What bad things happened in the world when the Donald Trump was in the White House?
Only things I can recollect are:
(a) Covid which happened everywhere
and
(b) a riot.
cutlass mentioned foreign policy, and i guess i may want to make a note on that.
he nearly destroyed eu relations.
now, trump is a buffoon and this is a problem in itself, but let's ignore his uh cadence and focus on his ability to negotiate.

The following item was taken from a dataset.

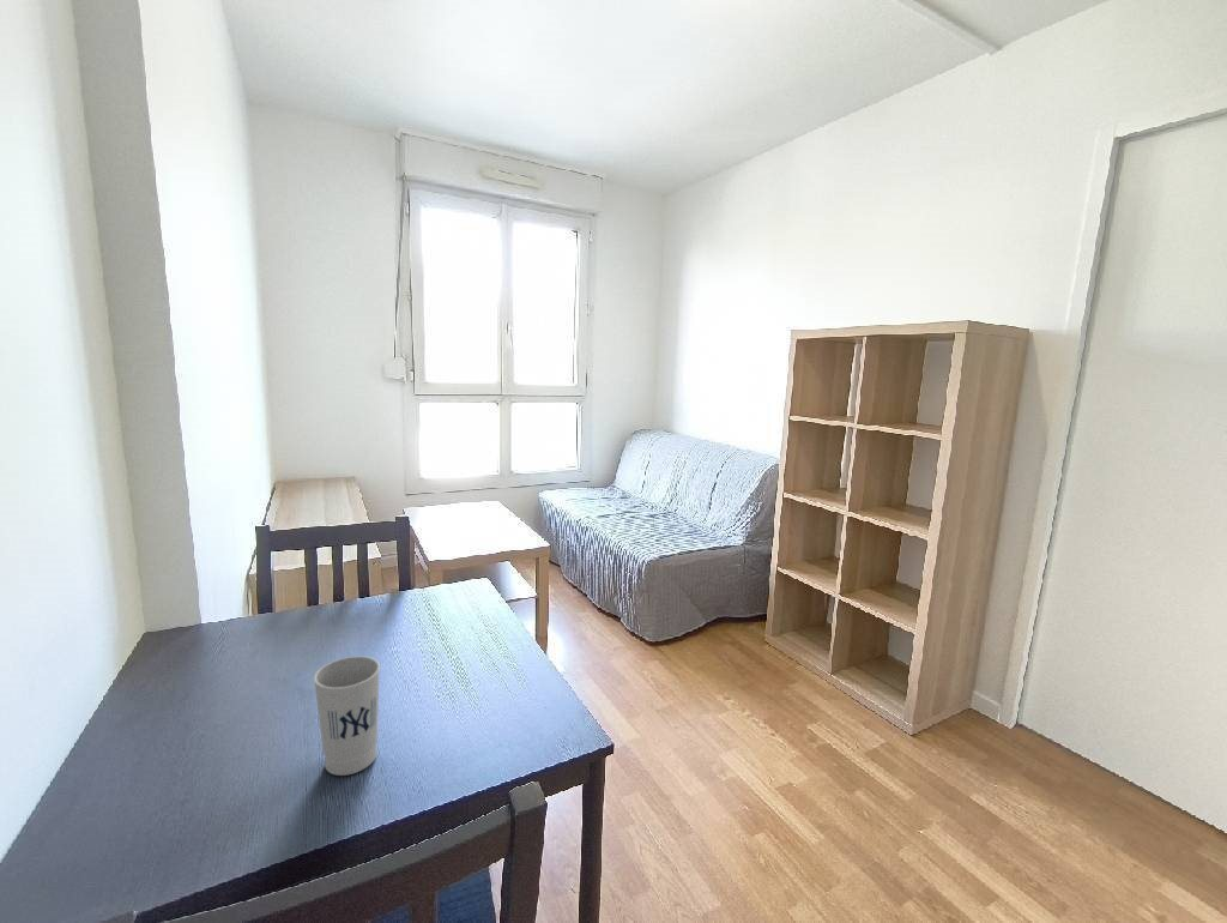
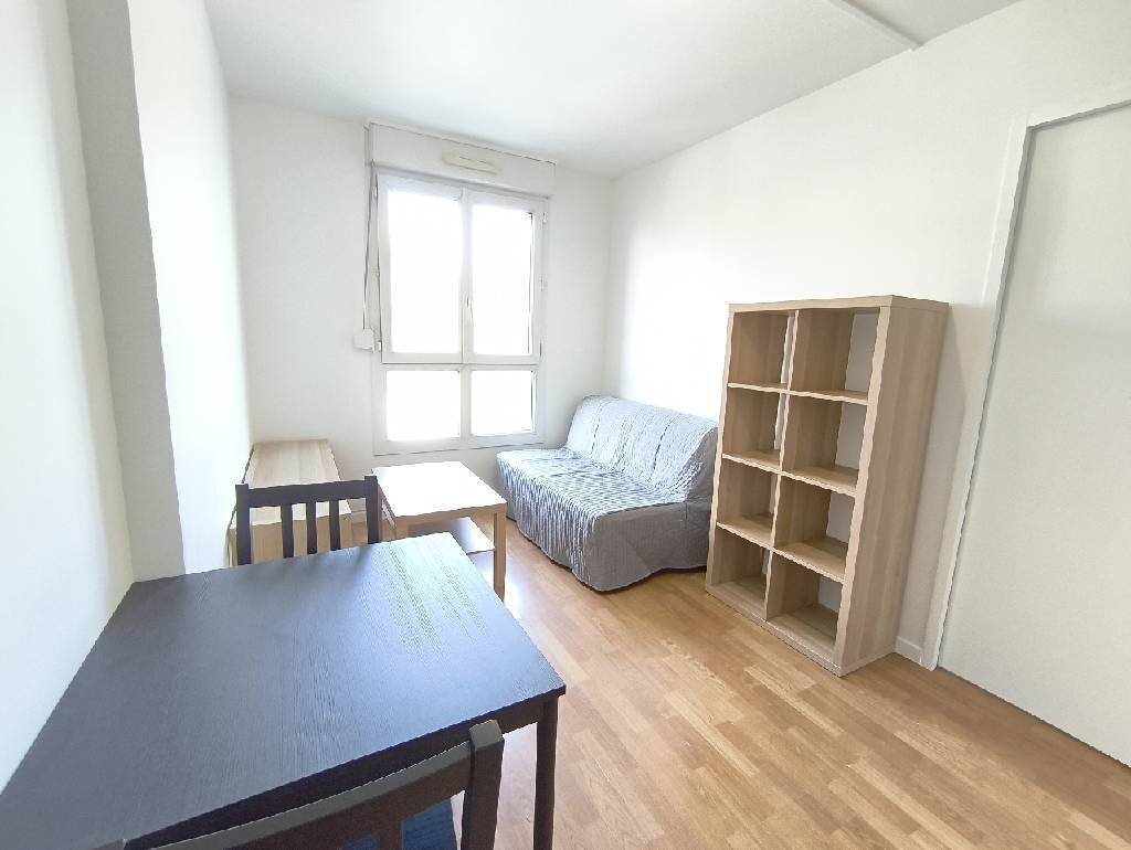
- cup [313,656,381,777]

his idea of dealings is a system of showing authority through arbitrary demands (such as the will he-won't he thing he's been doing with the kamala harris debate thing), harsh carrot-stick enforcement (the tariff thing comes off), the ukraine call, stuff like that. when you are in a bargaining position with one other person that depends on your agreement, this can be a powerful method of negotiation (even if it's vile; let's ignore that for now). like if you're an employer and knows your employee needs your job, you can outline psychologically that you're making the rules. it's very 80s business book school, it's actually very well-known and classical behavior, even if trump's actual speech patterns are, uh, not. however, that's also the issue with such a practice; it only work in a closed system. if there is
one other more lenient option, the other party will tend to go there. this scales in bad the more other options you have; and in the case of the international community (where there are literally 100s of parties just on a state level), it's bad to the Nth degree.

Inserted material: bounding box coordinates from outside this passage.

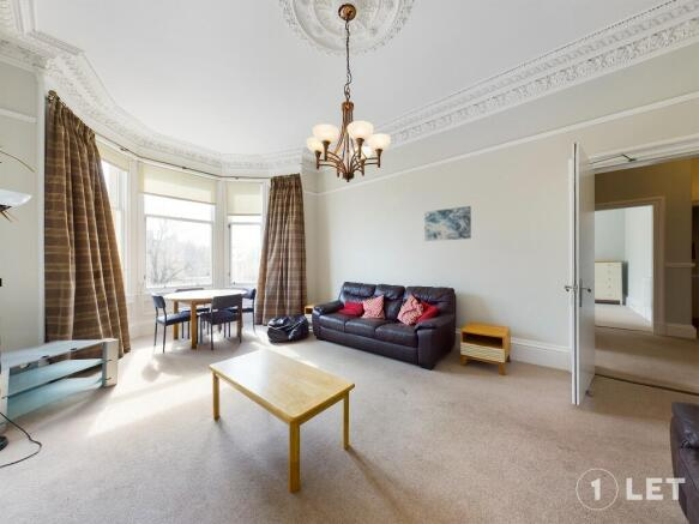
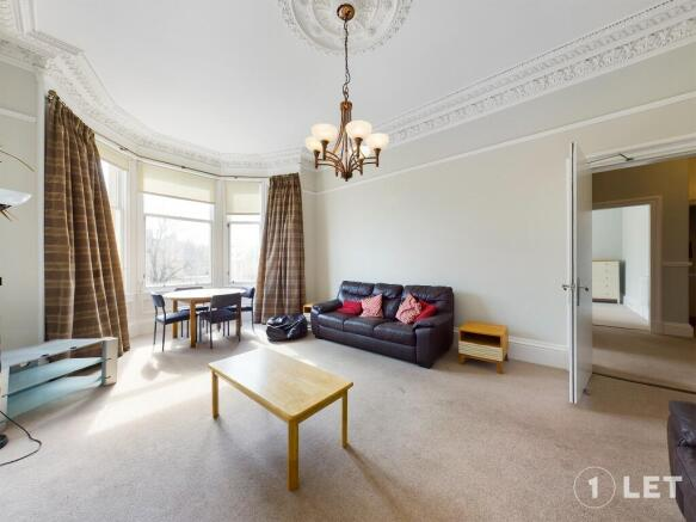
- wall art [423,205,472,242]
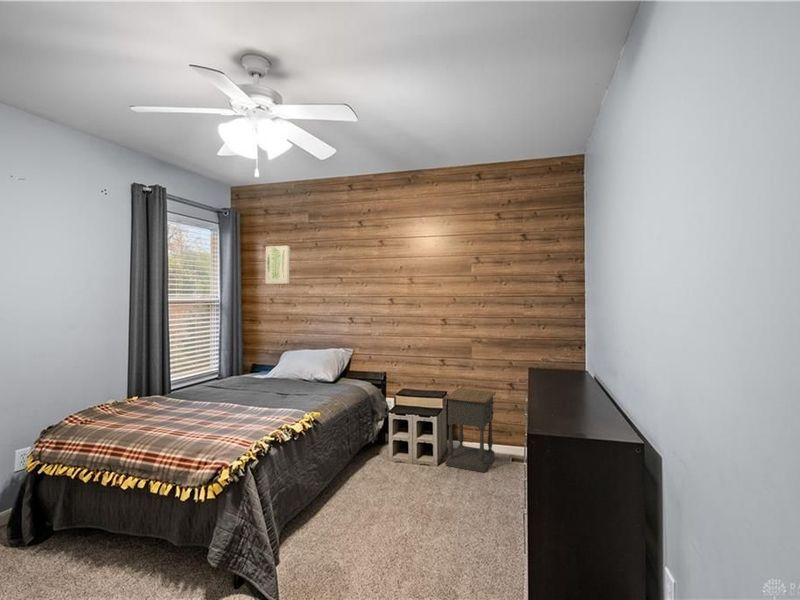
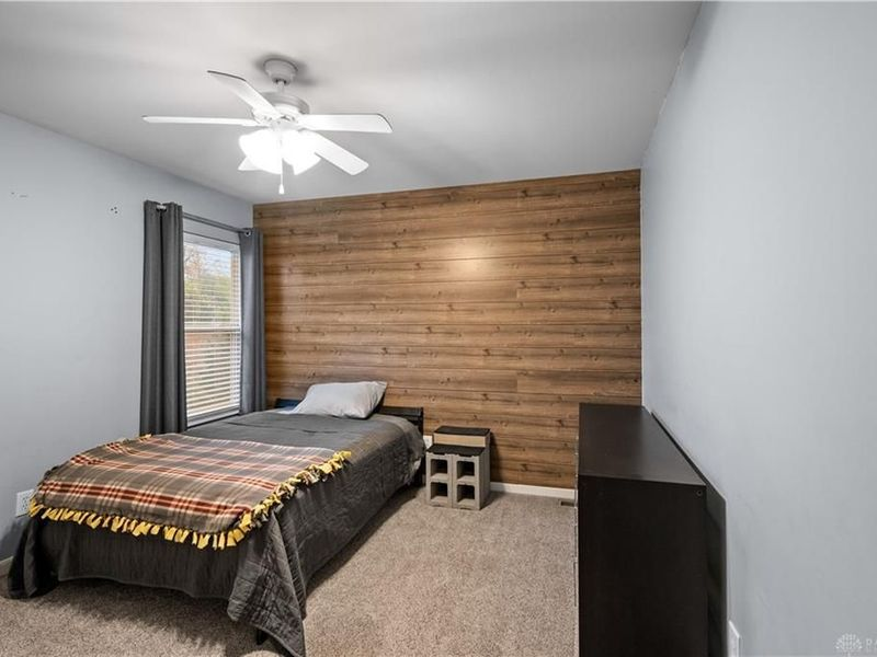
- wall art [264,245,291,285]
- nightstand [444,387,497,473]
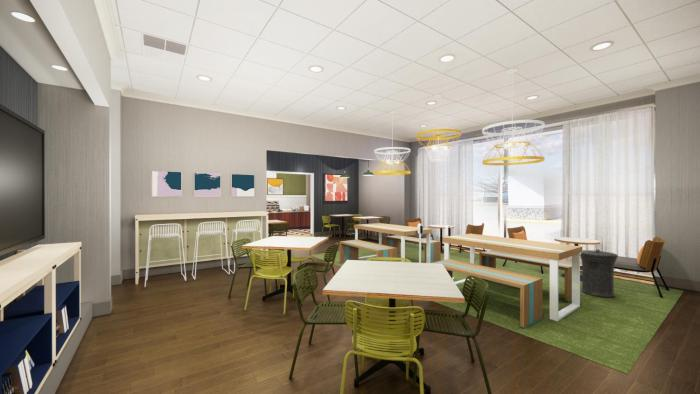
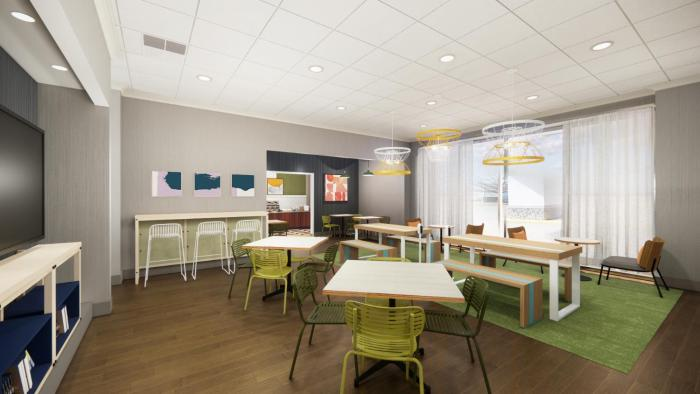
- trash can [579,248,619,299]
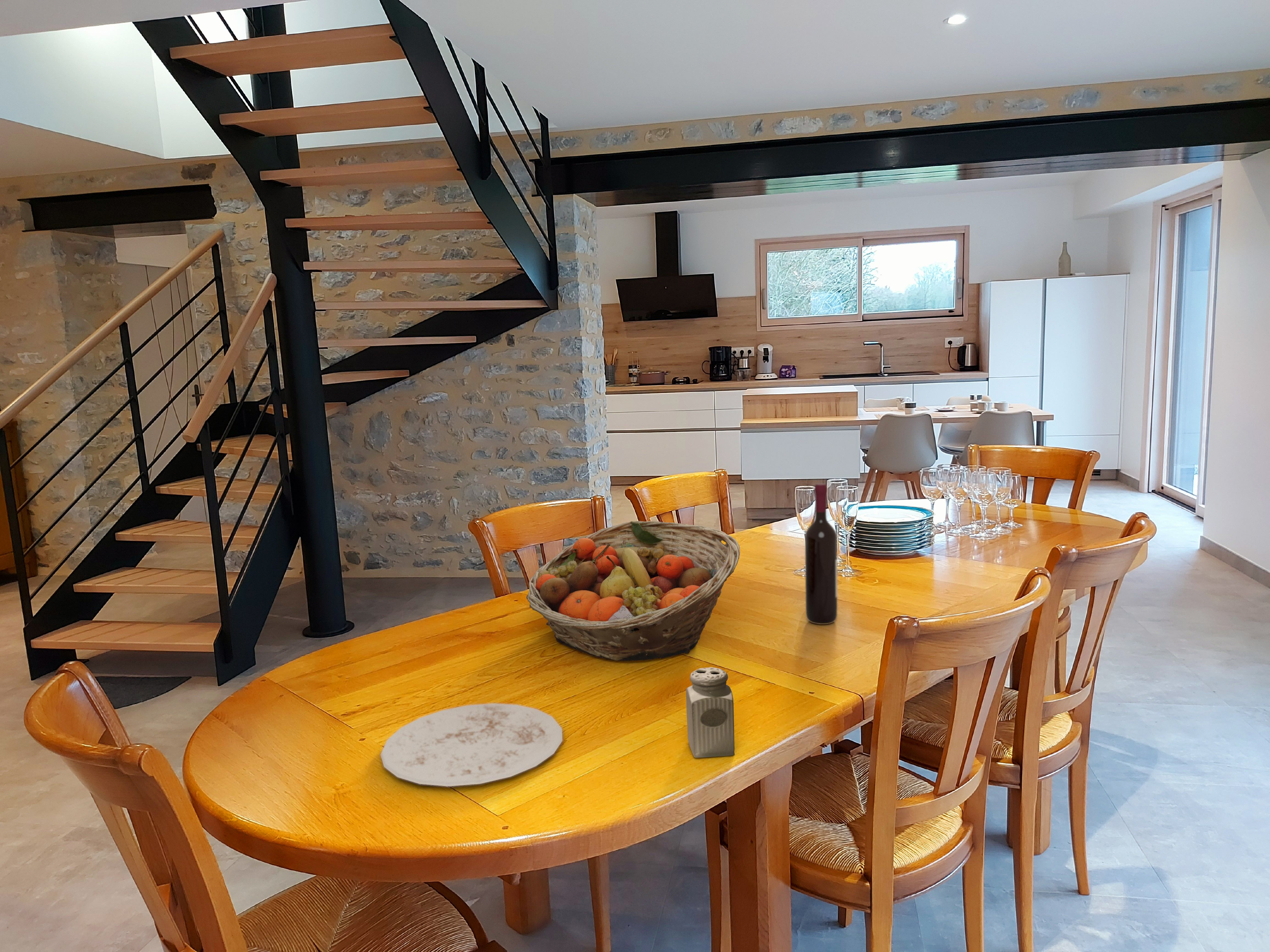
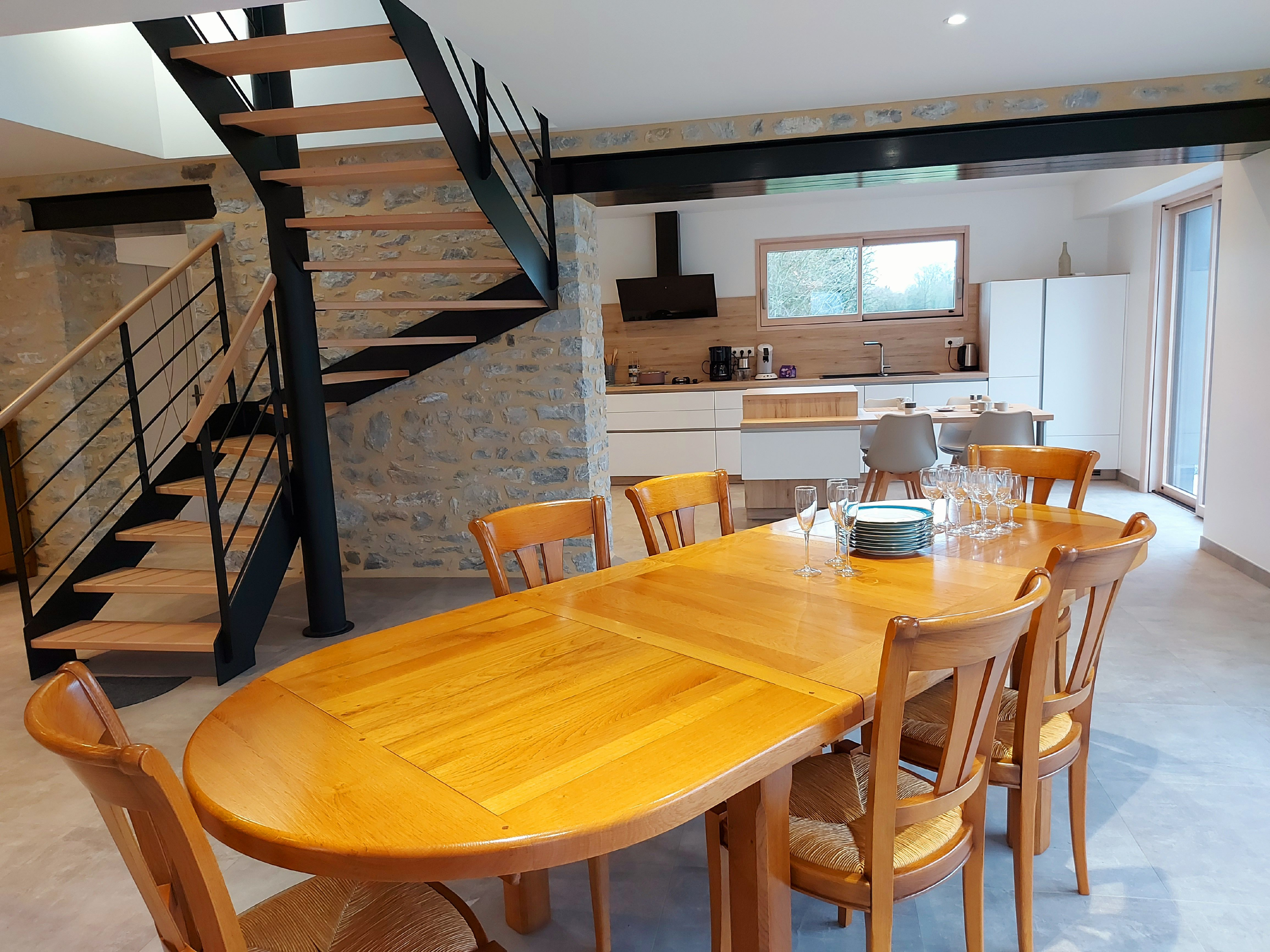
- wine bottle [805,483,838,625]
- fruit basket [526,521,740,661]
- plate [380,703,563,787]
- salt shaker [686,667,735,758]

so that's an outline of his actual method, right? that's all just garbled theory on my end. you wanted a consequence? during the summit in eu, like
during it, merkel did an impromptu general speech basically channeling what the eu realized what they were dealing with; that the us were not a reliable leader anymore as an international position. this was 2018.
trump's diplomatic performance was so absolutely abysmal that he f*ing lost the goddamn eu as a pseudosubservient element. even if the us doesn't care about the military participation (which is consistently understated by people like trump), the eu is an absolutely massive market that the us is very much involved in. one might want to be on good terms with the eu to trade there, y'know. the us used to have a special position there, both being on good terms, having mutual interests
and being in a leading position internationally. now, irt leadership - bluntly, i'm not so sure anymore.

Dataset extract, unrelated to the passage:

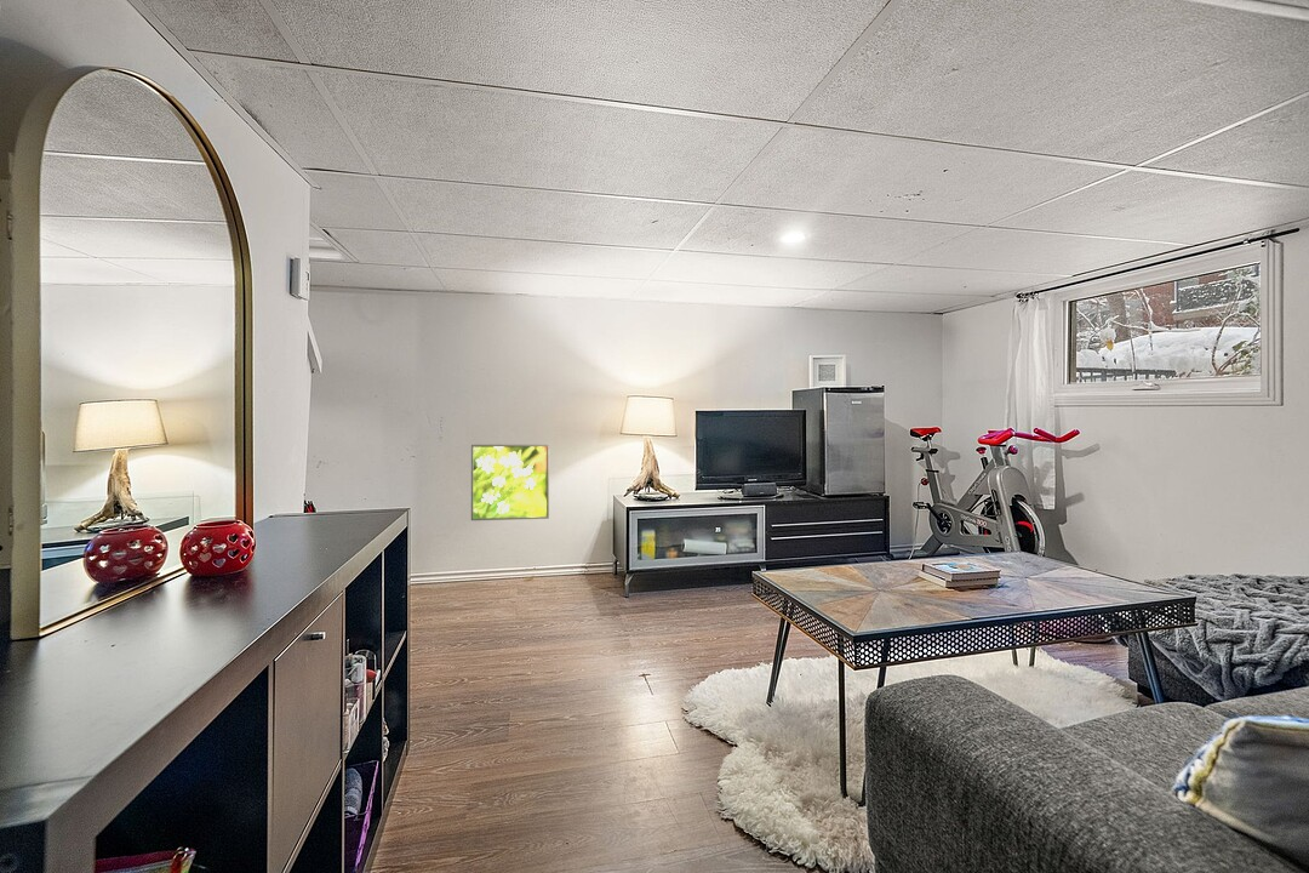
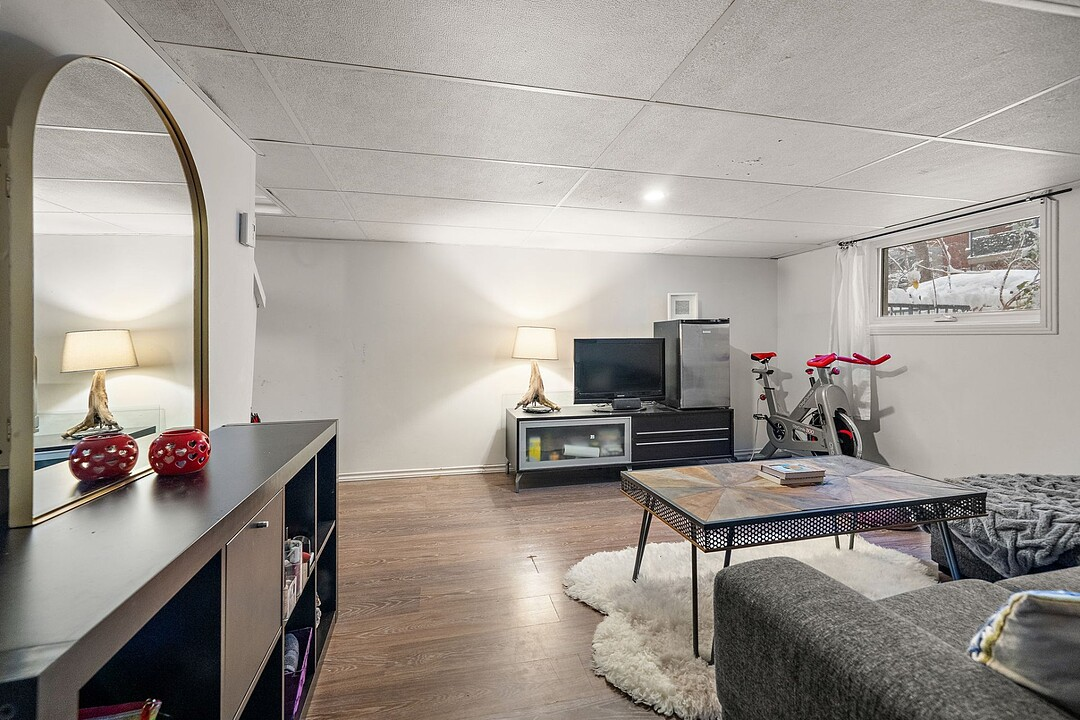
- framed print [470,444,550,521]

people don't much talk about this because there's been
so many god damn incidents that it tends to blend together. on your very two notes, there's also like the details of them, which i think belies an insane understatement of how awful both were. trump's lack of response/antivaxx buttkissing caused quite the # of infections (both leading to deaths and chronic side effects, the latter people think to ignore); for "a riot", i haven't forgotten unmarked cars arresting protesters and disappearing them (yes, they showed up again, no, that doesn't make it goochie).
EDIT: oh, your reference to "a riot" was january 6th. i was discussing another, and how it was handled (where, interestingly, it was much harsher dealt with than a maga voterbase storming the goddamn capital). i'd argue that's even more of an understatement of how alarming his presidency is than the others i was thinking about. "a riot" is doing quite the heavy lifting there.